A Gallery of Mid-Twenties Hair Styles from Delineator Illustrations
A few months later, in January, 1925, the girl above left would have been among those who were advised to have the hair in back tapered or thinned “with a razor so that it does not stand out.”
The blonde on the right has her hair cut almost like a man’s, long in front and tapered in back. She has tendrils falling on her cheek, like these other Paris models:

Very short hair on Paris models. The two on the left are from January 1925; the one on the right is from April, 1924.
A haircut like this gave you the option of pulling a lock from the front down to curl on your cheek on each side, or you could brush it straight back, like singer Dora Stroeva, pictured in Delineator, March, 1924.

Singer Dora Stroeva wears a severely mannish “Eton crop” in the “New in New York” column; Delineator, March 1924.
The “Eton crop,” named after the prestigious English boys’ school Eton College, was the subject of cartoons like this one:

The woman on the right is admiring a photograph of the man the woman on the left is engaged to marry. March, 1928, Punch magazine, reprinted in The Way to Wear’em by Christina Walkley.
The caption says, “Young woman (looking at a photograph of friend’s fiance). ‘Well, God bless you, my dear, congratulations and all that. He certainly looks twice the man you are.’ ” (For more “fashion” cartoons from The Way to Wear’em and other books, click here.)
However, most women felt the need for some hair near the face to “save it from that utterly revealed look.”

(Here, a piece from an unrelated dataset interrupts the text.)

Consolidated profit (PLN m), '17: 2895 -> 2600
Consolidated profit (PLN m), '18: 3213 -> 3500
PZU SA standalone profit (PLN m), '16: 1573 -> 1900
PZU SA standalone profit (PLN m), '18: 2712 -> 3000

1925, Delineator. The woman in the center has had her hair thinned a little at the bottom, as advised in “Slicker ‘n’ Slicker.”
Having some hair around the face looked better with a hat.
Hair Styles That Are “Nice to Buy Hats For”
“Any one who has had short hair knows the joy of it — cool and free, easy to care for and nice to buy hats for.”
Hats and hair, story illustration, September 1924. Delineator.
It’s hard now to remember that women once wore hats whenever they went out in public, but through the 1920’s and 1930’s photographs of crowds rarely show a person without a head covering of some kind. The tight-fitting, head-hugging hats of the 1920’s required hairstyles that could survive being compressed, and still look presentable when a woman took her hat off at work or at home. No wonder hairstyles got “slicker ‘n’ slicker.”
It didn’t matter whether the hat was a turban, or a cloche, or a hat with a brim; part of the twenties look is those little poufs or curls or “guiches” that fill in the hollow of the cheek. Without them, a cloche hides all your hair, and the look is austere and rather grim. As Celia Cole put it, ” The dressing of the hair means to the face and head what shrubbery and trees mean to a brand-new house: they save it from that utterly revealed look.”

Hats illustrated with dress patterns, February 1925. Delineator. Imagine how different they would look with no hair visible.
Even a tiny wisp of hair on the cheek softens the hat and sculpts the face.
Which brings me back to Lady Mary’s haircut. Because the front was longer than any of the styles shown in these 1924-1925 illustrations, her haircut didn’t work very well with the hat of her riding habit. Her hair didn’t fit neatly into the hollow of her cheek. It got messy. That bothered me, like getting a piece of popcorn stuck to a back tooth.
Of course, when it comes to dressing actors, the rule is , “The physical attractiveness of the actor to the audience outweighs all other considerations.” It doesn’t apply to all characters — and not to extras — but it does apply to leading actors playing physically attractive characters. Sometimes we search through incredible amounts of research, until we find one example that justifies the style that best becomes the actor. Molly Ivins said that there is nothing so dangerous as a man who has only read one book.” I probably haven’t found the right book — and “I’m always hungry for more.”